Peptidyl-Prolyl Isomerase Pin1: A Common Therapeutic Target for Synaptic Dysfunction and Protein Misfolding in Alzheimer's Disease (SC02.008)

Objective: The Pin1 protein, a peptidyl-prolyl isomerase, facilitates proper folding of proteins. Loss of Pin1 in mice induces formation of misfolded beta-amyloid and hyperphosphorylated tau at dendritic rafts, which suggests that Pin1 may pathologically alter dendritic rafts and the post-synaptic density (PSD) in Alzheimer9s disease (AD). In this study, we observed Pin1 associations with synaptic proteins and compared Pin1 pathological changes in AD patients against controls. Background The structural basis for memory formation lies in the neuronal excitatory synapse. Unique to this synapse and underlying its function are integrated detergent-resistant dendritic rafts and PSD within the postsynaptic structure. The association of the pathological hallmarks of AD--misfolded oligomers of beta-amyloid and hyperphosphorylated tau--with these detergent-resistant microdomains may lead to synaptic dysfunction and loss. Design/Methods: Human cortices from 12 AD patients and 10 age-matched controls were prepared using a tissue extraction protocol, followed by SDS-PAGE, Western and Dot blot analyses. Mice cortical neurons were cultured and visualized using immunocytochemistry, immunoblot, and confocal microscopy. Results: We found that in AD, Pin1 proteins coincidently associated with NMDA receptor 1, Shank3 proteins, and misfolded proteins at dendritic rafts and the PSD. The protein levels of Pin1 were pathologically increased in dendritic rafts and decreased in the PSD of AD brains. In cultured neurons, Pin1 proteins co-localized with NMDA receptor 1 and Shank3, and dendritic spines degenerated after Pin1 activity was blocked.

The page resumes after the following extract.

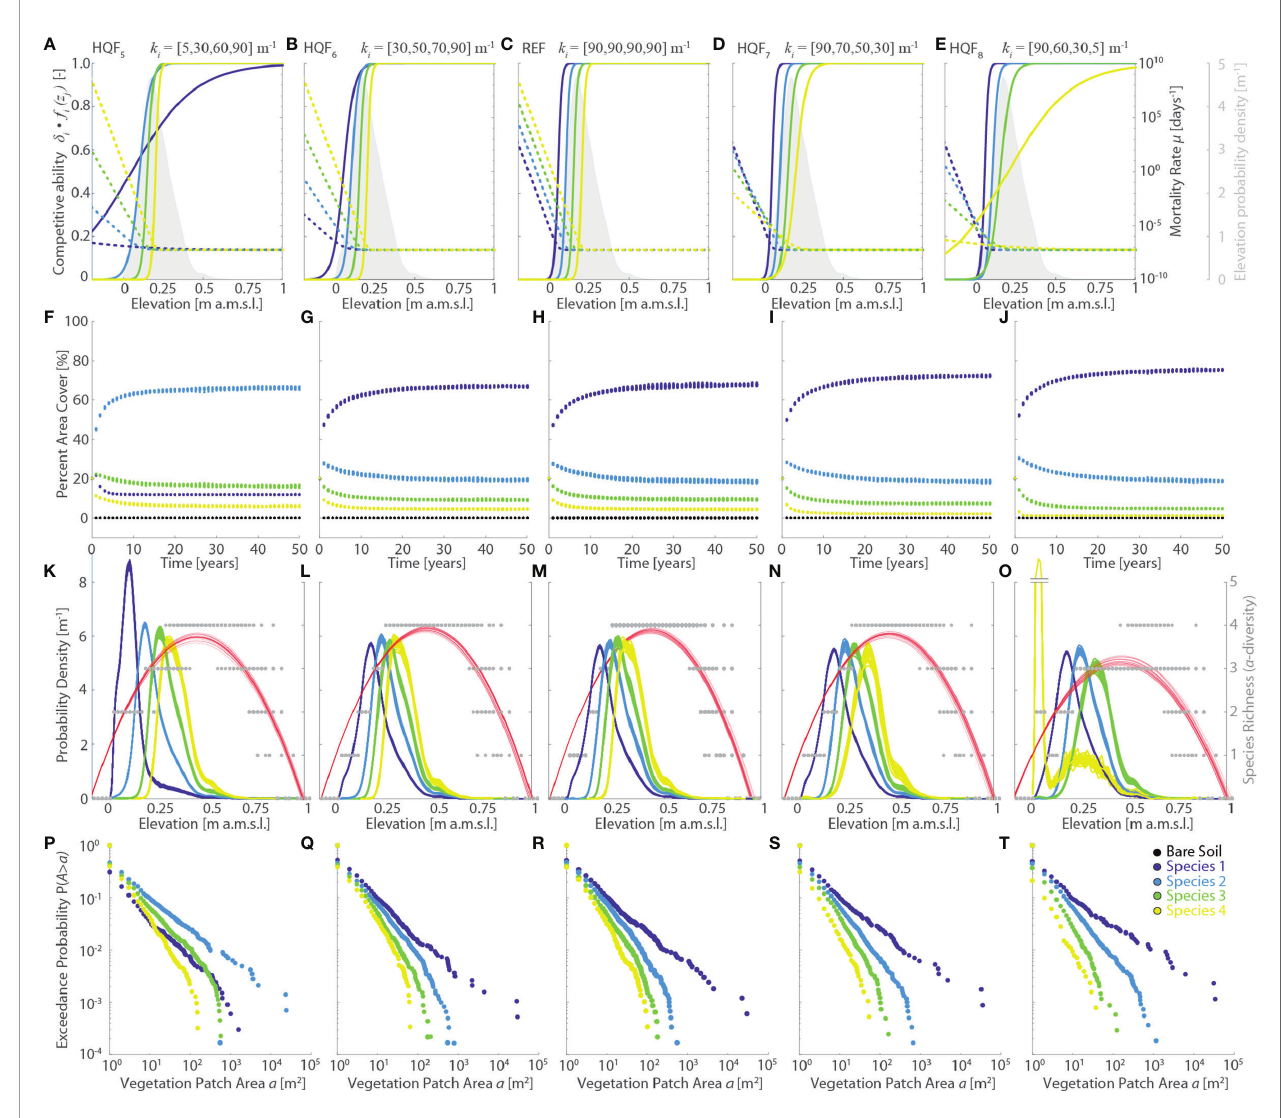
FIGURE 5 | Effects of changes in the vegetation habitat quality functions (HQF series, varying logistic rate k i ). Results of the reference simulation (REF, k i = {90,90,90,90} m -1 ) are shown in the central column. The fi rst and second columns report respectively the results of the HQF 5 ( k i ={5,30,60,90} m -1 ) and HQF 6 ( k i ={30,50,70,90} m -1 ) simulations, whereas the fourth and fi fth columns show the results of the HQF 7 ( k i = {90,70,50,30} m -1 ) and HQF 8 ( k i = {90,60,30,5} m -1 ) simulations, respectively. Each panel displays data derived from all the 20 numerical simulations performed for each scenario. Different colors denote different vegetation species, including bare soil, according to the legend shown in the lower-right panel. (A – E) Patterns of speci fi c competitive ability d i f i ( z j ) (continuous lines, left y-axis) and mortality rate µ i ( z j ) (dotted lines, right y-axis) as a function of local marsh elevation ( z j ). The gray area denotes the probability density estimates of marsh elevation within the computational domain. (F – J) Changes of percent vegetation cover over the whole simulation horizon. (K – O) Realized vegetation niches (left y-axis) and local species richness (i.e., a -diversity, right y-axis) as a function of marsh elevation at the end of the simulation horizon. Gray dots represent a -diversity point data with red lines showing the best quadratic fi t to point data. (P – T) Empirical probability distributions of spatially-continuous vegetation patch areas are shown based on the exceedance probability for a given vegetation patch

Conclusions: Our findings suggest that pathological distribution and loss of Pin1 at the synapse may have a direct effect on phosphorylation and homeostasis of proteins beside beta-amyloid and hyperphosphorylated tau in AD development. Pin1 may prove to be a common therapeutic target for both the treatment of synaptic dysfunction and misfolding of beta-amyloid and phosphorylated tau at synapses in early stages of AD. Disclosure: Dr. Chow has nothing to disclose. Dr. Tsai has nothing to disclose. Dr. Lippa has received personal compensation in an editorial capacity for Sage Publications.Dr. Lippa has received research support from UCB Pharma and DUCOM. Dr. Gong has nothing to disclose.